A.O. Scott, critic at large
The 1970s might be the golden age of Hollywood true crime movies, and it’s hard to pick just one. Or maybe it’s easy, since one of the decade’s best movies deals with what might be its most consequential crime: the Watergate break-in. So even though some pedants might argue that it’s really a newspaper picture, I’ll insist on “All the President’s Men.”
Dwight Garner, book critic
With “The Executioner’s Song,” Norman Mailer seemed to cram all of America into this sprawling book about the life and death of the murderer Gary Gilmore. He became internationally famous after he demanded that the state of Utah, where he killed two people, put him to death. The book, which won a Pulitzer Prize, is awesome in its sweep, power and (for Mailer) plain-spoken humanity.
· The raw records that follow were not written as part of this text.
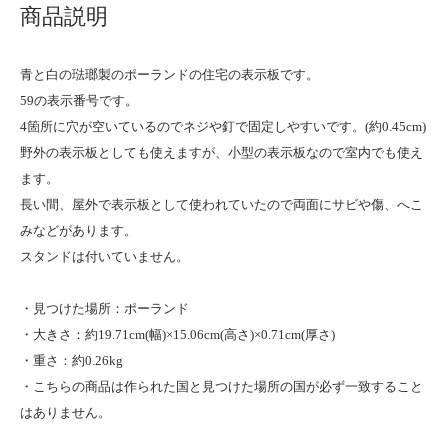
商品説明
青と白の琺瑯製のポーランドの住宅の表示板です。
59の表示番号です。
4箇所に穴が空いているのでネジや釘で固定しやすいです。(約0.45cm)
野外の表示板としても使えますが、小型の表示板なので室内でも使え
ます。
長い間、屋外で表示板として使われていたので両面にサビや傷、へこ
みなどがあります。
スタンドは付いていません。
・見つけた場所：ポーランド
・大きさ：約19.71cm(幅)×15.06cm(高さ)×0.71cm(厚さ)
・重さ：約0.26kg
・こちらの商品は作られた国と見つけた場所の国が必ず一致すること
はありません。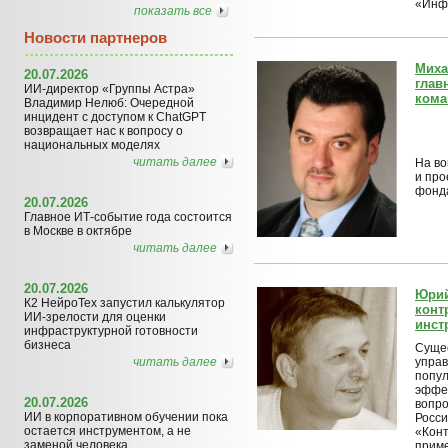
«Инфо
показать все
Новости партнеров
Миха
20.07.2026
глав
ИИ-директор «Группы Астра»
кома
Владимир Нелюб: Очередной
инцидент с доступом к ChatGPT
возвращает нас к вопросу о
национальных моделях
читать далее
На во
и про
фонд
20.07.2026
Главное ИТ-событие года состоится
в Москве в октябре
читать далее
20.07.2026
Юрий
К2 НейроТех запустил калькулятор
конт
ИИ-зрелости для оценки
инст
инфраструктурной готовности
бизнеса
Сущес
читать далее
управ
попул
эффек
20.07.2026
вопро
ИИ в корпоративном обучении пока
Росси
остается инструментом, а не
«Конт
заменой человека
приме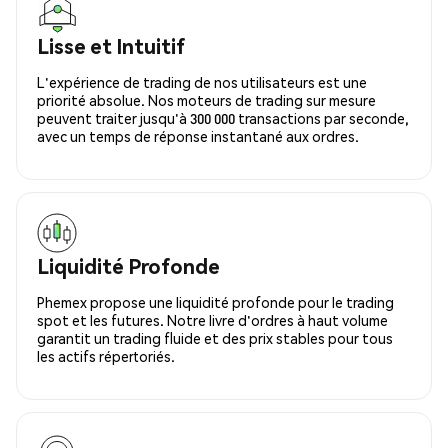
Lisse et Intuitif
L'expérience de trading de nos utilisateurs est une
priorité absolue. Nos moteurs de trading sur mesure
peuvent traiter jusqu'à 300 000 transactions par seconde,
avec un temps de réponse instantané aux ordres.
Liquidité Profonde
Phemex propose une liquidité profonde pour le trading
spot et les futures. Notre livre d'ordres à haut volume
garantit un trading fluide et des prix stables pour tous
les actifs répertoriés.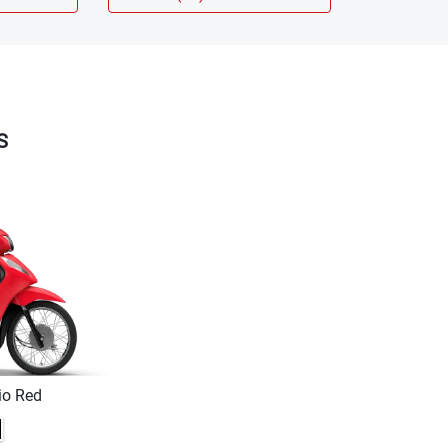
S
io Red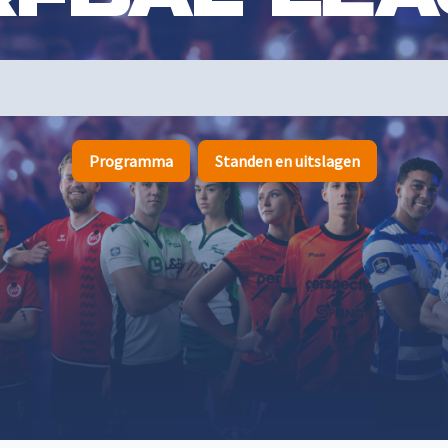
Programma
Standen en uitslagen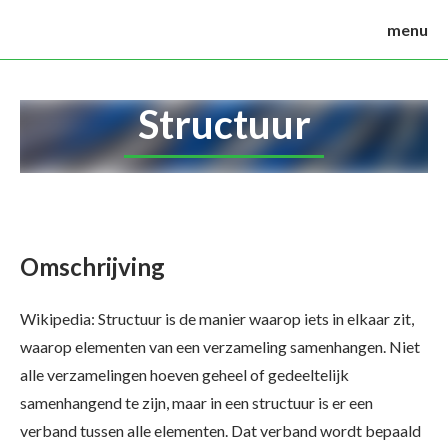
menu
Structuur
Omschrijving
Wikipedia: Structuur is de manier waarop iets in elkaar zit,
waarop elementen van een verzameling samenhangen. Niet
alle verzamelingen hoeven geheel of gedeeltelijk
samenhangend te zijn, maar in een structuur is er een
verband tussen alle elementen. Dat verband wordt bepaald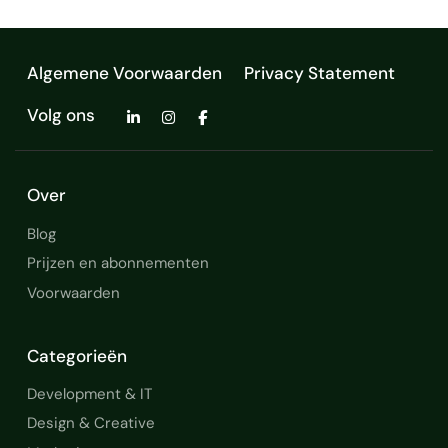
Algemene Voorwaarden
Privacy Statement
Volg ons
Over
Blog
Prijzen en abonnementen
Voorwaarden
Categorieën
Development & IT
Design & Creative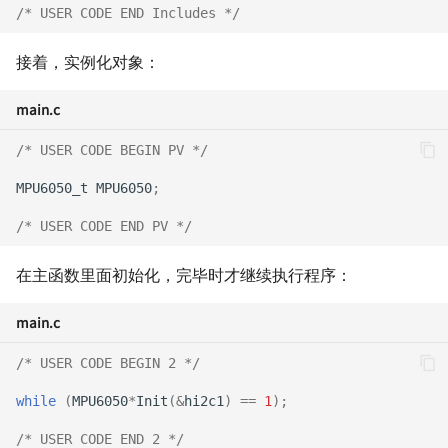
/* USER CODE END Includes */
接着，实例化对象：
main.c
/* USER CODE BEGIN PV */
MPU6050_t
MPU6050
;
/* USER CODE END PV */
在主函数里面初始化，完毕时才继续执行程序：
main.c
/* USER CODE BEGIN 2 */
while
(
MPU6050
*
Init
(
&
hi2c1
)
==
1
);
/* USER CODE END 2 */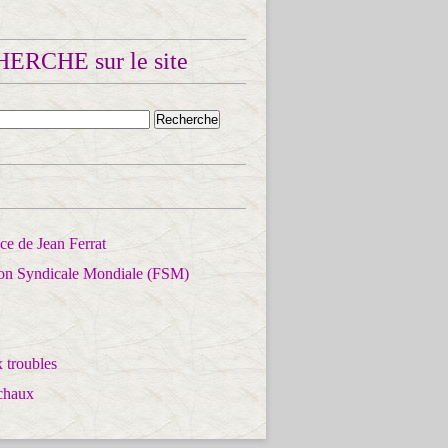
ERCHE sur le site
e de Jean Ferrat
ion Syndicale Mondiale (FSM)
 troubles
chaux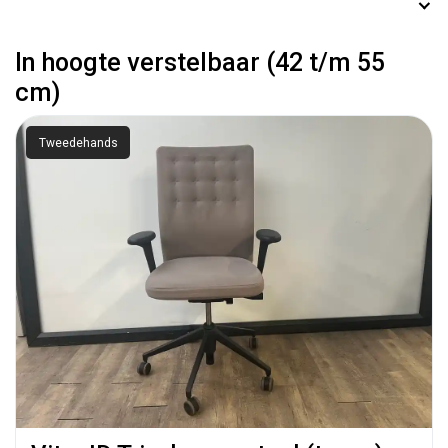
In hoogte verstelbaar (42 t/m 55
cm)
Tweedehands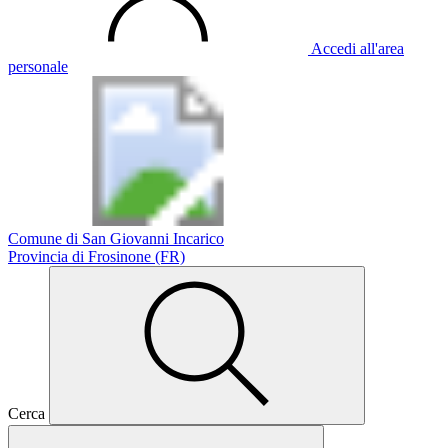
Accedi all'area
personale
Comune di San Giovanni Incarico
Provincia di Frosinone (FR)
Cerca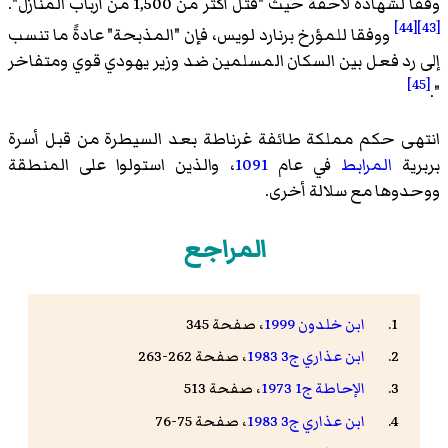
وفقا لشهادة لاحقة حيث "قتل أكثر من 1,500 من أرباب المنازل".
[44]
[43]
ووفقا للمؤرخ برنارد لويس، فإن "المذبحة" عادةً ما تنسب
إلى رد فعل بين السكان المسلمين ضد وزير يهودي قوي ومتفاخر
[45]
".
انتهى حكم مملكة طائفة غرناطة بعد السيطرة من قبل أسرة
بربرية
المرابط
في عام
1091
، والذين استولوا على المنطقة
ووحدوها مع سلالة أخرى.
المراجع
ابن خلدون 1999
، صفحة 345
ابن عذاري ج3 1983
، صفحة 262-263
الإحاطة ج1 1973
، صفحة 513
ابن عذاري ج3 1983
، صفحة 75-76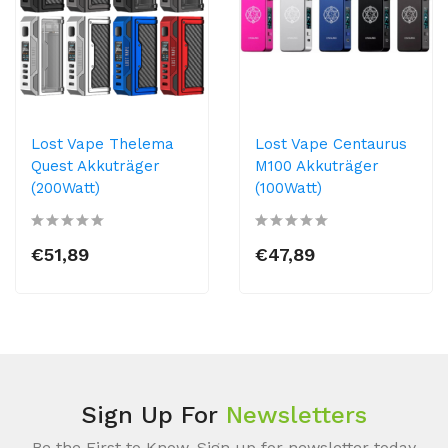
Lost Vape Thelema
Lost Vape Centaurus
Quest Akkuträger
M100 Akkuträger
(200Watt)
(100Watt)
€51,89
€47,89
Sign Up For
Newsletters
Be the First to Know. Sign up for newsletter today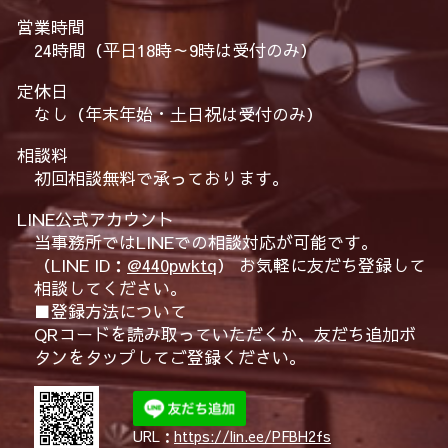
営業時間
24時間（平日18時～9時は受付のみ）
定休日
なし（年末年始・土日祝は受付のみ）
相談料
初回相談無料で承っております。
LINE公式アカウント
当事務所ではLINEでの相談対応が可能です。
（LINE ID：
@440pwktq
） お気軽に友だち登録して
相談してください。
■登録方法について
QRコードを読み取っていただくか、友だち追加ボ
タンをタップしてご登録ください。
URL：
https://lin.ee/PFBH2fs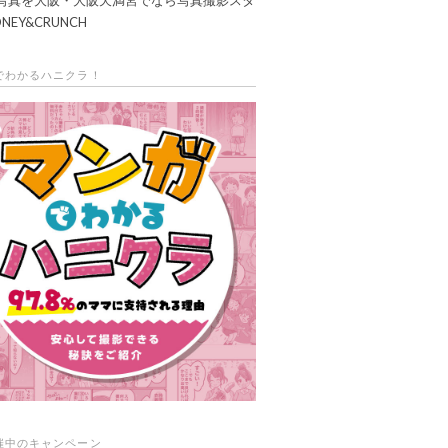
NEY&CRUNCH
でわかるハニクラ！
催中のキャンペーン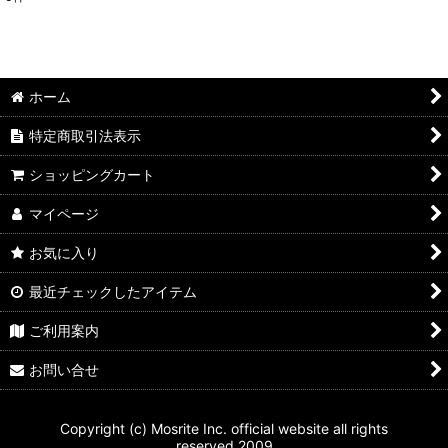
表示数
:
並び順
:
ホーム
絞り込む
特定商取引法表示
ショッピングカート
マイページ
お気に入り
最近チェックしたアイテム
ご利用案内
お問い合せ
Copyright (c) Mosrite Inc. official website all rights
reserved.2009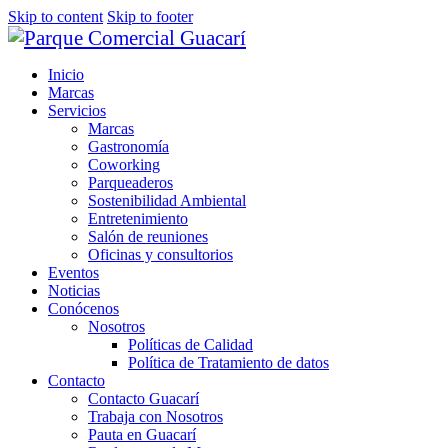
Skip to content
Skip to footer
Inicio
Marcas
Servicios
Marcas
Gastronomía
Coworking
Parqueaderos
Sostenibilidad Ambiental
Entretenimiento
Salón de reuniones
Oficinas y consultorios
Eventos
Noticias
Conócenos
Nosotros
Políticas de Calidad
Política de Tratamiento de datos
Contacto
Contacto Guacarí
Trabaja con Nosotros
Pauta en Guacarí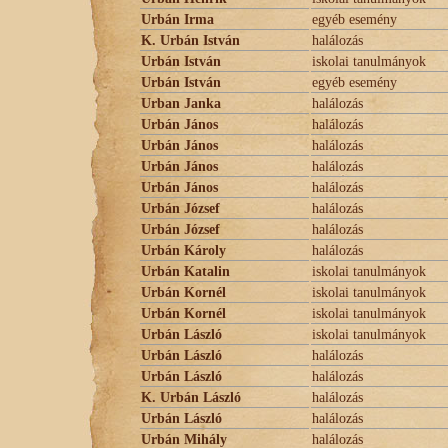
Urbán Irma
egyéb esemény
K. Urbán István
halálozás
Urbán István
iskolai tanulmányok
Urbán István
egyéb esemény
Urban Janka
halálozás
Urbán János
halálozás
Urbán János
halálozás
Urbán János
halálozás
Urbán János
halálozás
Urbán József
halálozás
Urbán József
halálozás
Urbán Károly
halálozás
Urbán Katalin
iskolai tanulmányok
Urbán Kornél
iskolai tanulmányok
Urbán Kornél
iskolai tanulmányok
Urbán László
iskolai tanulmányok
Urbán László
halálozás
Urbán László
halálozás
K. Urbán László
halálozás
Urbán László
halálozás
Urbán Mihály
halálozás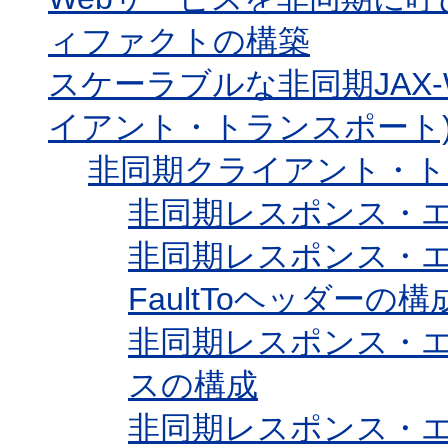
ィファクトの構築
スケーラブルな非同期JAX
イアント・トランスポート
非同期クライアント・ト
非同期レスポンス・
非同期レスポンス・エン
FaultToヘッダーの構
非同期レスポンス・
スの構成
非同期レスポンス・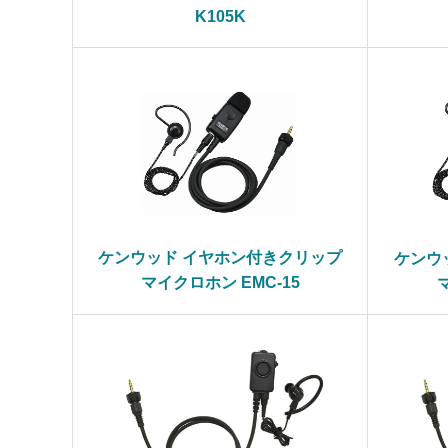
K105K
ケンウッド イヤホン付きクリップ
ケンウ
マイクロホン EMC-15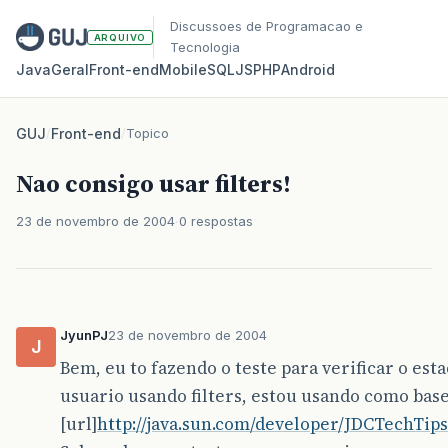
Discussoes de Programacao e
ARQUIVO
Tecnologia
Java
Geral
Front‑end
Mobile
SQL
JS
PHP
Android
GUJ
/
Front-end
/
Topico
Nao consigo usar filters!
23 de novembro de 2004
0 respostas
JyunPJ
23 de novembro de 2004
J
Bem, eu to fazendo o teste para verificar o est
usuario usando filters, estou usando como base
[url]
http://java.sun.com/developer/JDCTechTips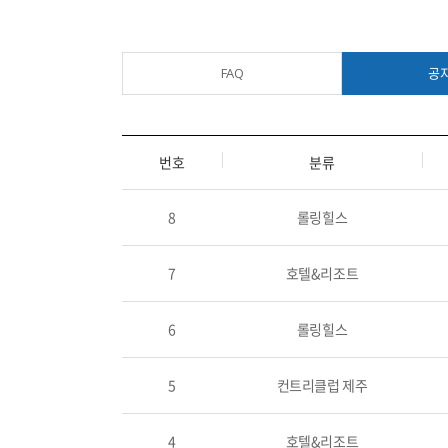
FAQ
공
번호
분류
8
롤링힐스
7
호텔&리조트
6
롤링힐스
5
컨트리클럽 제주
4
호텔&리조트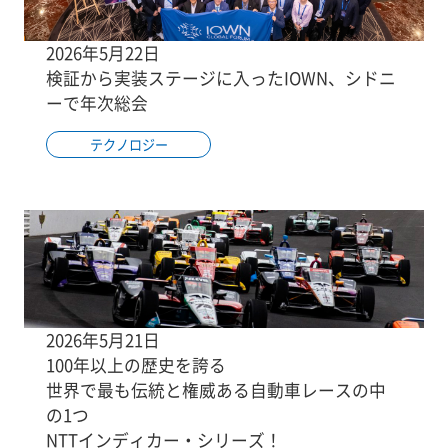
2026年5月22日
検証から実装ステージに入ったIOWN、シドニ
ーで年次総会
テクノロジー
2026年5月21日
100年以上の歴史を誇る
世界で最も伝統と権威ある自動車レースの中
の1つ
NTTインディカー・シリーズ！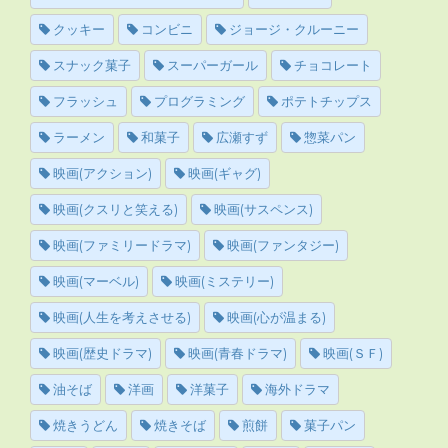
クッキー
コンビニ
ジョージ・クルーニー
スナック菓子
スーパーガール
チョコレート
フラッシュ
プログラミング
ポテトチップス
ラーメン
和菓子
広瀬すず
惣菜パン
映画(アクション)
映画(ギャグ)
映画(クスリと笑える)
映画(サスペンス)
映画(ファミリードラマ)
映画(ファンタジー)
映画(マーベル)
映画(ミステリー)
映画(人生を考えさせる)
映画(心が温まる)
映画(歴史ドラマ)
映画(青春ドラマ)
映画(ＳＦ)
油そば
洋画
洋菓子
海外ドラマ
焼きうどん
焼きそば
煎餅
菓子パン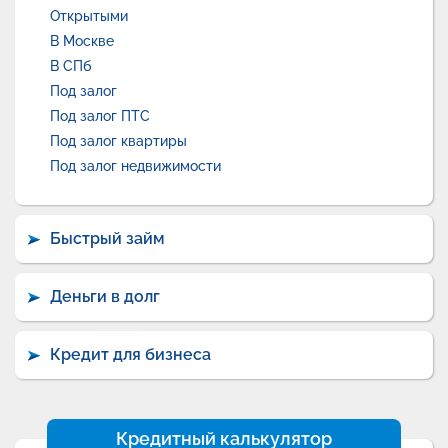
Открытыми
В Москве
В СПб
Под залог
Под залог ПТС
Под залог квартиры
Под залог недвижимости
Быстрый займ
Деньги в долг
Кредит для бизнеса
Кредитный калькулятор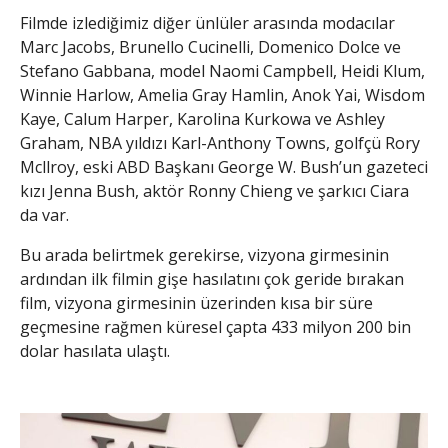
Filmde izlediğimiz diğer ünlüler arasında modacılar
Marc Jacobs, Brunello Cucinelli, Domenico Dolce ve
Stefano Gabbana, model Naomi Campbell, Heidi Klum,
Winnie Harlow, Amelia Gray Hamlin, Anok Yai, Wisdom
Kaye, Calum Harper, Karolina Kurkowa ve Ashley
Graham, NBA yıldızı Karl-Anthony Towns, golfçü Rory
Mcllroy, eski ABD Başkanı George W. Bush’un gazeteci
kızı Jenna Bush, aktör Ronny Chieng ve şarkıcı Ciara
da var.
Bu arada belirtmek gerekirse, vizyona girmesinin
ardından ilk filmin gişe hasılatını çok geride bırakan
film,
vizyona girmesinin üzerinden kısa bir süre
geçmesine rağmen küresel çapta 433 milyon 200 bin
dolar hasılata ulaştı.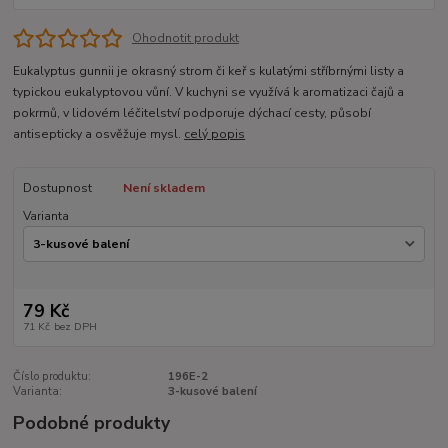
Ohodnotit produkt
Eukalyptus gunnii je okrasný strom či keř s kulatými stříbrnými listy a
typickou eukalyptovou vůní. V kuchyni se využívá k aromatizaci čajů a
pokrmů, v lidovém léčitelství podporuje dýchací cesty, působí
antisepticky a osvěžuje mysl.
celý popis
Dostupnost
Není skladem
Varianta
79 Kč
71 Kč
bez DPH
Číslo produktu:
196E-2
Varianta:
3-kusové balení
Podobné produkty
Phoebe Lett, audio producer, Opinion
I tend to say I’m “allergic” to true crime podcasts — despite their ubiquity and my love of the medium — because they so often center on violence against women. And while I can proudly rattle off a laundry list of true crime podcasts that have nothing to do with murder (“Drilled,” “Odd Ball” and “The Dropout” are at top of mind), I find it telling that the only true crime podcast I recommend without caveat to all listeners is “Bear Brook” from New Hampshire Public Radio. Yes, the subject is lethal violence against women. Yet this locally made show unfolds in a tender way that doesn’t come across as objectifying, and manages to build the twists and turns in a way that doesn’t feel exploitative. I usually fatigue of true crime podcasts after two episodes, but I couldn’t turn this one off until I had binged it all.